Tax

What to Consider When you are Considering Whether to Grant a Stock Option?

Photo of Madeline S. Lewis
Madeline S. Lewis
Associate, Corporate Department
Published: Seacoast Online
July 28, 2025

Stock options are a popular choice for corporate employers that desire to grant their employees incentive compensation. This makes sense. They afford such employers a means to compensate key employees with an award that increases in value to the employee as the corporation’s value increases, and they give employees flexibility with respect to whether and when to incur a personal tax liability. Further, they are a well-known form of compensation and considered easy for employees to understand.

What are Stock Options?

A stock option is not an outright grant of the corporation’s shares. Rather, a stock option entitles the employee to receive shares in the corporation if the employee exercises the stock option during a pre-determined period and the employee pays the applicable exercise price. A stock option may be exercisable immediately upon grant, but more often it will become exercisable later if the employee remains employed for a required period and/or certain business performance criteria are achieved (e.g., EBITDA reaches a targeted level).

Once the stock option becomes exercisable, the employee may then elect to exercise the stock option at any time during the remainder of the stock option term, which is typically ten years following the date of grant (or, if sooner, upon, or shortly following, the employee’s termination of service with the employer). At the time of exercise, the employee must pay the exercise price for the stock option, which for various tax reasons, should equal at least the fair market value of the employer’s shares on the date the stock option was granted. Except as described below, the employee will owe income tax at the time of the stock option’s exercise. The employee has no tax liability with respect to a stock option unless the employee exercises the stock option.

What are the Alternatives for a Stock Option Award?

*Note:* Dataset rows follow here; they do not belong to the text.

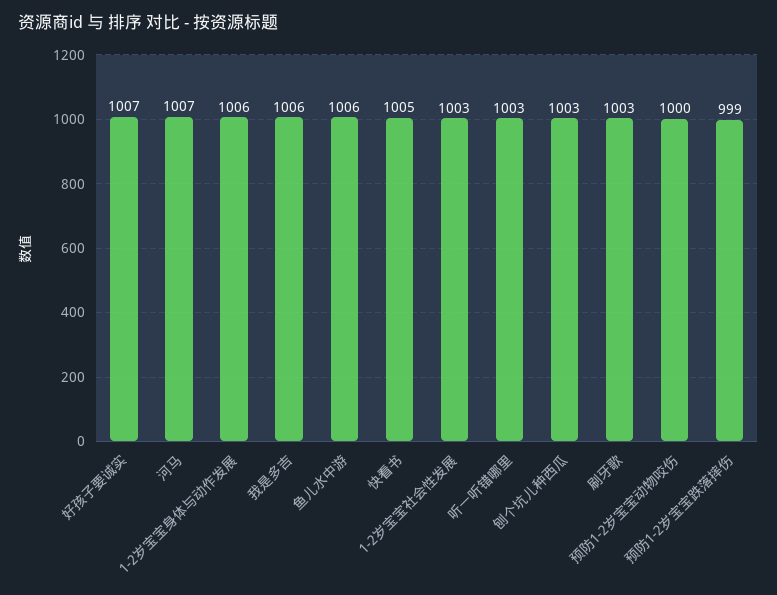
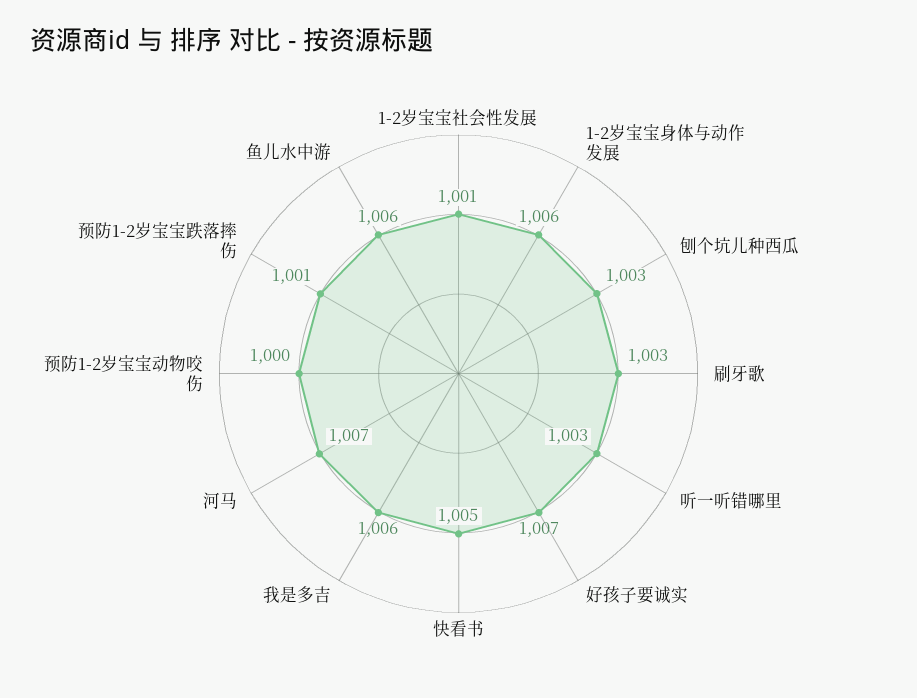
  {
    "好孩子要诚实": 1007,
    "河马": 1007,
    "1-2岁宝宝身体与动作发展": 1006,
    "我是多吉": 1006,
    "鱼儿水中游": 1006,
    "快看书": 1005,
-   "1-2岁宝宝社会性发展": 1003,
+   "1-2岁宝宝社会性发展": 1001,
    "听一听错哪里": 1003,
    "刨个坑儿种西瓜": 1003,
    "刷牙歌": 1003,
    "预防1-2岁宝宝动物咬伤": 1000,
-   "预防1-2岁宝宝跌落摔伤": 999
+   "预防1-2岁宝宝跌落摔伤": 1001
  }

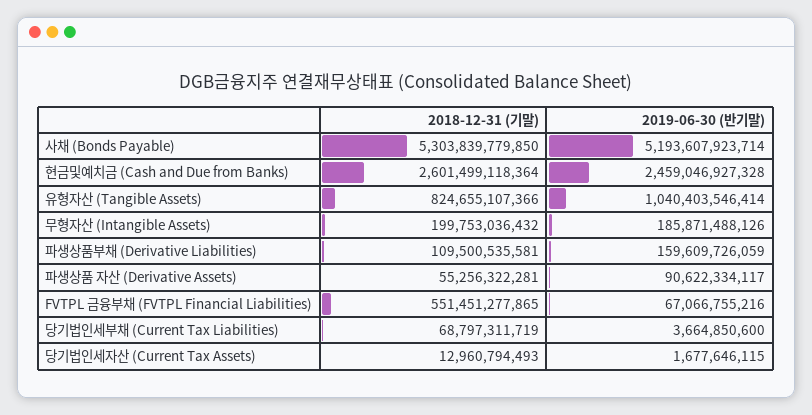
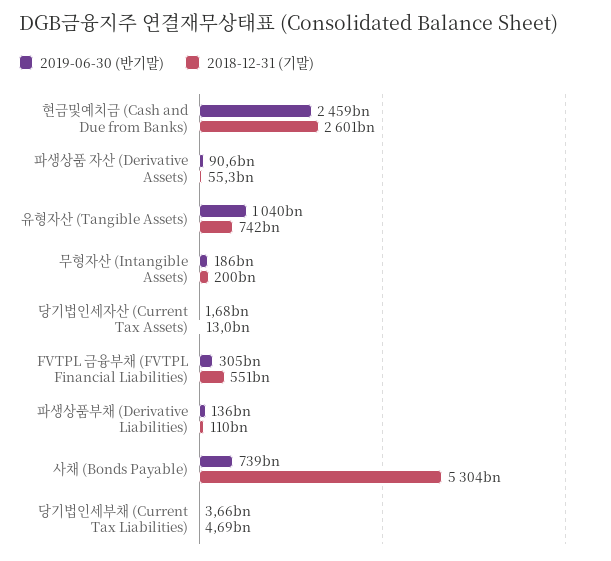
  {
    "2018-12-31 (기말)": {
      "사채 (Bonds Payable)": 5303839779850,
      "현금및예치금 (Cash and Due from Banks)": 2601499118364,
-     "유형자산 (Tangible Assets)": 824655107366,
+     "유형자산 (Tangible Assets)": 742000000000,
      "무형자산 (Intangible Assets)": 199753036432,
      "파생상품부채 (Derivative Liabilities)": 109500535581,
      "파생상품 자산 (Derivative Assets)": 55256322281,
      "FVTPL 금융부채 (FVTPL Financial Liabilities)": 551451277865,
-     "당기법인세부채 (Current Tax Liabilities)": 68797311719,
+     "당기법인세부채 (Current Tax Liabilities)": 4690000000,
      "당기법인세자산 (Current Tax Assets)": 12960794493
    },
    "2019-06-30 (반기말)": {
-     "사채 (Bonds Payable)": 5193607923714,
+     "사채 (Bonds Payable)": 739000000000,
      "현금및예치금 (Cash and Due from Banks)": 2459046927328,
      "유형자산 (Tangible Assets)": 1040403546414,
      "무형자산 (Intangible Assets)": 185871488126,
-     "파생상품부채 (Derivative Liabilities)": 159609726059,
+     "파생상품부채 (Derivative Liabilities)": 136000000000,
      "파생상품 자산 (Derivative Assets)": 90622334117,
-     "FVTPL 금융부채 (FVTPL Financial Liabilities)": 67066755216,
+     "FVTPL 금융부채 (FVTPL Financial Liabilities)": 305000000000,
      "당기법인세부채 (Current Tax Liabilities)": 3664850600,
      "당기법인세자산 (Current Tax Assets)": 1677646115
    }
  }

There are two types of stock options: (1) those that qualify as “incentive stock options” (also known as “ISOs”) under Internal Revenue Code Section 422 and (2) those that do not qualify as ISOs (also known as “non-qualified stock options” or “NSOs”). ISOs offer attractive tax benefits. In general, an ISO holder does not owe tax at the time the holder exercises the ISO. Instead, if the ISO holder holds the ISO for one year after exercise (and two years after grant), the holder will only need to pay tax at the typically lower capital gains rate when the holder ultimately sells the shares. There is an important exception if the employee is subject to the alternative minimum tax (also known as “AMT”), which is a parallel tax system aimed at high income taxpayers that limits their ability to take advantage of certain tax deductions, credits, and exemptions. If the employee is subject to the AMT, the difference between the ISO’s fair market value at exercise and the exercise price is included as a tax adjustment at the time of exercise for purposes of calculating the AMT for the year of exercise.

If the ISO holder exercises the stock option before this holding period expires, then the stock option will be taxed as an NSO (meaning the employee will owe income tax at the time of exercise of the option). The holding period requirement makes the ISO award less practical for non-public corporation’s because the holder often does not have an incentive to exercise the stock option until there is a liquidity event such as a company sale because there is no market in which to sell the shares. In such case, the holder will often exercise the stock option and then immediately sell it without holding the stock option for the required one-year period.

For a stock option to qualify for the favorable tax treatment described above, the stock option must comply with several requirements in addition to the holding period requirement just described. Chief amongst these is the $100,000 per year limitation. Under this rule, if the aggregate fair market value of the stock with respect to which the ISO is exercisable for the first time by any individual during any calendar year exceeds $100,000, the portion of the stock option that exceeds that value is treated as an NSO and the employee will need to pay ordinary income tax on exercise for such portion of the stock option.